Given task 1
In the blog post about Solitaire Till Dawn, why did the writer stop posting about the game on this blog? Answer in one to three sentences.

Showing posts with label Macintosh. Show all posts
Showing posts with label Macintosh. Show all posts

Thursday, November 6, 2014

Finally, Solitaire Till Dawn

A while back, when I realized that most followers of this blog were more interested in the progress of Solitaire Till Dawn rather than anything in my personal life, I created a new blog for my solitaire development and stopped posting about Solitaire Till Dawn here. Since then, nothing very noteworthy has happened to me other than solitaire development, so I haven't been posting here at all!

I'm going to break that rule now, because Solitaire Till Dawn is finally available in the App Store, and this is a personal achievement for me. It is the culmination of over five years of work, rewriting Solitaire Till Dawn from the ground up for modern Macs. Apple released the Lion version of OS X in 2011, and until yesterday that meant that you couldn't run Solitaire Till Dawn on any Mac with an up-to-date OS. Now you can: the new release is good for any Mac OS from Snow Leopard (10.6) up through the latest Yosemite (10.10).

It's been a long grind. The previous version of Solitaire Till Dawn was the result of 15 years of steady development; you can't re-create something like that in a weekend. And I was slowed at first by the requirements of my day job, and later by the exigencies of moving house to a new state. But for the past year or more I've been able to give it lots of attention, and we've finally reached the big milestone: the release of version 1.0.

Given data
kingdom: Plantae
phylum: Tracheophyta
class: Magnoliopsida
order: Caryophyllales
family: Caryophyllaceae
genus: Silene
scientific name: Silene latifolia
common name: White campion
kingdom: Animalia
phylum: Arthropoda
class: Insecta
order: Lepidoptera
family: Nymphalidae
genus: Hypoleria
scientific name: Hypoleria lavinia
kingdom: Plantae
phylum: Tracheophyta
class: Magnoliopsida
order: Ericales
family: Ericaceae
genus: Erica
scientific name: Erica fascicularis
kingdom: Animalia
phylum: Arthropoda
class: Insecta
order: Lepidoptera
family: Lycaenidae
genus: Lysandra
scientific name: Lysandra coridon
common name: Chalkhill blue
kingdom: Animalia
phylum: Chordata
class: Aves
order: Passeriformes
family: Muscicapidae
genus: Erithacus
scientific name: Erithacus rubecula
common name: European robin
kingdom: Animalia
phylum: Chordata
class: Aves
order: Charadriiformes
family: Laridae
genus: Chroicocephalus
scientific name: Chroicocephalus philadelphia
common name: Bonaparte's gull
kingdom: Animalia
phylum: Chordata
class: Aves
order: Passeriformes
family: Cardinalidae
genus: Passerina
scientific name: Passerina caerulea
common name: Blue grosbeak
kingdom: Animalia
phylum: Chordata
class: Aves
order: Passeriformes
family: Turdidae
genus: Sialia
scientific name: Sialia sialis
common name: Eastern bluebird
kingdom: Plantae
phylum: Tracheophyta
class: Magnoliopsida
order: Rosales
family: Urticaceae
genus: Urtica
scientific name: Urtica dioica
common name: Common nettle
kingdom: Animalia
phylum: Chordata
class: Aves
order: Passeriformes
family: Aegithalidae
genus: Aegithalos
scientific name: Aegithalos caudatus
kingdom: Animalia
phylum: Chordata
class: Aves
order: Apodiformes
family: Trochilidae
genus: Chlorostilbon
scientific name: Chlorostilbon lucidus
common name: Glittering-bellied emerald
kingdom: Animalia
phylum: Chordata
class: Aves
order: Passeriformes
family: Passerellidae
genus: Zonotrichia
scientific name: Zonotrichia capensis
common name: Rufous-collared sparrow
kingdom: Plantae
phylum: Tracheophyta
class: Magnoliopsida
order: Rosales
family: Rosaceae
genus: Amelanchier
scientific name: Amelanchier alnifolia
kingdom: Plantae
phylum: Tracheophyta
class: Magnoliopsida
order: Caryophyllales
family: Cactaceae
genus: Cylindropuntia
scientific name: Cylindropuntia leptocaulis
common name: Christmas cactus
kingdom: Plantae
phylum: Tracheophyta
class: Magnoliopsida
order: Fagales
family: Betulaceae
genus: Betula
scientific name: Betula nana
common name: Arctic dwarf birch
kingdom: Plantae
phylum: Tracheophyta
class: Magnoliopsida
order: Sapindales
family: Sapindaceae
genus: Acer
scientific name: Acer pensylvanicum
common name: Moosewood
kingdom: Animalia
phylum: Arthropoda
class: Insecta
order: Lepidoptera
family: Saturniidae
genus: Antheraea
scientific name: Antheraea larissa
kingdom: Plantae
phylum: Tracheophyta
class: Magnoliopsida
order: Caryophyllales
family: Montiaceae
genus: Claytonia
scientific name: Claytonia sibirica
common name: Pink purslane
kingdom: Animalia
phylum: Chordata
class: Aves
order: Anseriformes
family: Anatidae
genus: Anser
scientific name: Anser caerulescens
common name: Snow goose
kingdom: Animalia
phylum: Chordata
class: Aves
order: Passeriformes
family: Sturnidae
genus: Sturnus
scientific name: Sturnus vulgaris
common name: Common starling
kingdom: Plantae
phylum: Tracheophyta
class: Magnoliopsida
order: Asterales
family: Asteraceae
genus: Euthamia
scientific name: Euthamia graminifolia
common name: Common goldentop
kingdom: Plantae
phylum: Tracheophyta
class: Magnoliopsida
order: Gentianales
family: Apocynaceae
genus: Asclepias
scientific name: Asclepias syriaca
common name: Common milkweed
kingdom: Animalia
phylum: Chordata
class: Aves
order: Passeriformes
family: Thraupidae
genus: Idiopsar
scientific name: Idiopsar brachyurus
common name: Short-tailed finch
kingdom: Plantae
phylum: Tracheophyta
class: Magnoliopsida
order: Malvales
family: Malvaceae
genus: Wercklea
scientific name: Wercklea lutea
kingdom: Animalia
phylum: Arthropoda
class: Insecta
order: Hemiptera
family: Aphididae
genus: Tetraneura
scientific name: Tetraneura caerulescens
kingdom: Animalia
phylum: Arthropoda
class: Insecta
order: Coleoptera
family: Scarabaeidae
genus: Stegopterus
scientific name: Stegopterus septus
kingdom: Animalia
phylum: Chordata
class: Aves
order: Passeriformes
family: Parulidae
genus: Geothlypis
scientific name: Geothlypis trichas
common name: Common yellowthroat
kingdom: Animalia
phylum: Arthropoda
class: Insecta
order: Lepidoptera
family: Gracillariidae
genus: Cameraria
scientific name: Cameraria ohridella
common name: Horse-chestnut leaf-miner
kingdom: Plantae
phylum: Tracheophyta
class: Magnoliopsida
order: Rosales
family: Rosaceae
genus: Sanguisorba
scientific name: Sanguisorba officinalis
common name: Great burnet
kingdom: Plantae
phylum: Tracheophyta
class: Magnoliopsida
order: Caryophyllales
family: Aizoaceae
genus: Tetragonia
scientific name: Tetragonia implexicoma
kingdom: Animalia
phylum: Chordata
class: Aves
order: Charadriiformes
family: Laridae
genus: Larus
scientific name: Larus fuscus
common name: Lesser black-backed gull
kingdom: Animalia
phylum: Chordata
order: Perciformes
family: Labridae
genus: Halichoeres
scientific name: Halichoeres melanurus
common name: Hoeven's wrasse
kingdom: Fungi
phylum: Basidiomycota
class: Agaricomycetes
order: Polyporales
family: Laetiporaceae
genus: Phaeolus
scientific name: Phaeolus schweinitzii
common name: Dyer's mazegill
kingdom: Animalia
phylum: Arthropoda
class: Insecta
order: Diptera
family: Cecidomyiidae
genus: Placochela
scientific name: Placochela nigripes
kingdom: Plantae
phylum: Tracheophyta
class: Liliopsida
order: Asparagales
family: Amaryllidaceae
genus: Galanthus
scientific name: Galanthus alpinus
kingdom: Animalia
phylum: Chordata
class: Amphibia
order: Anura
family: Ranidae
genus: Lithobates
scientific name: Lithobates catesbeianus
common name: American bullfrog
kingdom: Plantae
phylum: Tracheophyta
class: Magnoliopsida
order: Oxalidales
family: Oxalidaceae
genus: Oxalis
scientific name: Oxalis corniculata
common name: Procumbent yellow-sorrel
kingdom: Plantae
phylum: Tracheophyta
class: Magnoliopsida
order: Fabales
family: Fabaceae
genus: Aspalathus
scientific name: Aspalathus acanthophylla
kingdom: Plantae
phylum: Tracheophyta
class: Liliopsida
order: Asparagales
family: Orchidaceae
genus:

Given task 2
Copy the listing from the line with "family: Gracillariidae" to the line with "scientific name: Aspalathus acanthophylla".

Task result 1
Most followers of the blog were more interested in the progress of Solitaire Till Dawn than in the writer's personal life. So the writer created a separate blog for solitaire development and stopped posting about the game here.

Task result 2
family: Gracillariidae
genus: Cameraria
scientific name: Cameraria ohridella
common name: Horse-chestnut leaf-miner
kingdom: Plantae
phylum: Tracheophyta
class: Magnoliopsida
order: Rosales
family: Rosaceae
genus: Sanguisorba
scientific name: Sanguisorba officinalis
common name: Great burnet
kingdom: Plantae
phylum: Tracheophyta
class: Magnoliopsida
order: Caryophyllales
family: Aizoaceae
genus: Tetragonia
scientific name: Tetragonia implexicoma
kingdom: Animalia
phylum: Chordata
class: Aves
order: Charadriiformes
family: Laridae
genus: Larus
scientific name: Larus fuscus
common name: Lesser black-backed gull
kingdom: Animalia
phylum: Chordata
order: Perciformes
family: Labridae
genus: Halichoeres
scientific name: Halichoeres melanurus
common name: Hoeven's wrasse
kingdom: Fungi
phylum: Basidiomycota
class: Agaricomycetes
order: Polyporales
family: Laetiporaceae
genus: Phaeolus
scientific name: Phaeolus schweinitzii
common name: Dyer's mazegill
kingdom: Animalia
phylum: Arthropoda
class: Insecta
order: Diptera
family: Cecidomyiidae
genus: Placochela
scientific name: Placochela nigripes
kingdom: Plantae
phylum: Tracheophyta
class: Liliopsida
order: Asparagales
family: Amaryllidaceae
genus: Galanthus
scientific name: Galanthus alpinus
kingdom: Animalia
phylum: Chordata
class: Amphibia
order: Anura
family: Ranidae
genus: Lithobates
scientific name: Lithobates catesbeianus
common name: American bullfrog
kingdom: Plantae
phylum: Tracheophyta
class: Magnoliopsida
order: Oxalidales
family: Oxalidaceae
genus: Oxalis
scientific name: Oxalis corniculata
common name: Procumbent yellow-sorrel
kingdom: Plantae
phylum: Tracheophyta
class: Magnoliopsida
order: Fabales
family: Fabaceae
genus: Aspalathus
scientific name: Aspalathus acanthophylla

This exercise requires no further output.